Poland against other EU countries
Most Member States have adopted, or intend to adopt, measures that are in line with, or similar to, CCD2:
- 15-year period – the Czech Republic, Denmark, Finland, Germany, Slovakia,
- 10-year period – Italy, the Netherlands, Portugal, Bulgaria.
Against this backdrop, the proposed 5-year period is an exceptional measure that may blunt the Polish insurance market’s competitive edge relative to some other EU countries.
The need for a balanced approach
When designing these solutions, the legislators should also bear in mind that cancers are highly diverse – they differ in terms of the course, prognosis and risk of recurrence. Rigid regulations do not reflect this diversity and may lead to inapt insurance decisions.

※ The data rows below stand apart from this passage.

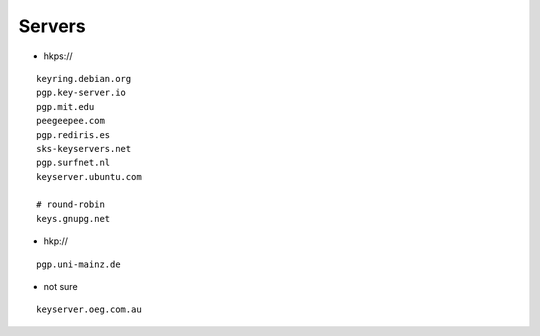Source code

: Servers
=======

* hkps://

::

 keyring.debian.org
 pgp.key-server.io
 pgp.mit.edu
 peegeepee.com
 pgp.rediris.es
 sks-keyservers.net
 pgp.surfnet.nl
 keyserver.ubuntu.com

 # round-robin
 keys.gnupg.net

* hkp://

::

 pgp.uni-mainz.de

* not sure

::

 keyserver.oeg.com.au
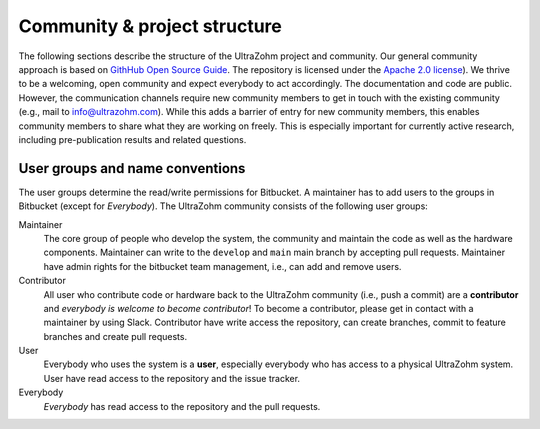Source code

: .. _ProjectStructure:

=============================
Community & project structure
=============================

The following sections describe the structure of the UltraZohm project and community.
Our general community approach is based on `GithHub Open Source Guide <https://opensource.guide/>`_.
The repository is licensed under the `Apache 2.0 license <https://bitbucket.org/ultrazohm/ultrazohm_sw/src/main/LICENSE>`_).
We thrive to be a welcoming, open community and expect everybody to act accordingly.
The documentation and code are public.
However, the communication channels require new community members to get in touch with the existing community (e.g., mail to info@ultrazohm.com).
While this adds a barrier of entry for new community members, this enables community members to share what they are working on freely.
This is especially important for currently active research, including pre-publication results and related questions. 

User groups and name conventions
--------------------------------

The user groups determine the read/write permissions for Bitbucket.
A maintainer has to add users to the groups in Bitbucket (except for *Everybody*).
The UltraZohm community consists of the following user groups:

Maintainer
 The core group of people who develop the system, the community and maintain the code as well as the hardware components.
 Maintainer can write to the ``develop`` and ``main`` main branch by accepting pull requests. 
 Maintainer have admin rights for the bitbucket team management, i.e., can add and remove users.

Contributor
 All user who contribute code or hardware back to the UltraZohm community (i.e., push a commit) are a **contributor** and *everybody is welcome to become contributor*!
 To become a contributor, please get in contact with a maintainer by using Slack.
 Contributor have write access the repository, can create branches, commit to feature branches and create pull requests.

User
 Everybody who uses the system is a **user**, especially everybody who has access to a physical UltraZohm system.
 User have read access to the repository and the issue tracker.

Everybody
 *Everybody* has read access to the repository and the pull requests.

In addition, right-to-be-forgotten solutions have been in place in Europe for a relatively short time and have not yet been comprehensively assessed in terms of their long-term effects.
Recommended directions for change
The right to be forgotten should be introduced in a way that:
- is aligned with European standards,
- facilitates a reliable risk assessment,
- does not limit access to insurance,
- does not widen the insurance gap.
Therefore, the insurance market deems it reasonable to adopt a period of at least 15 years, in line with CCD2 and the practice followed by many EU countries.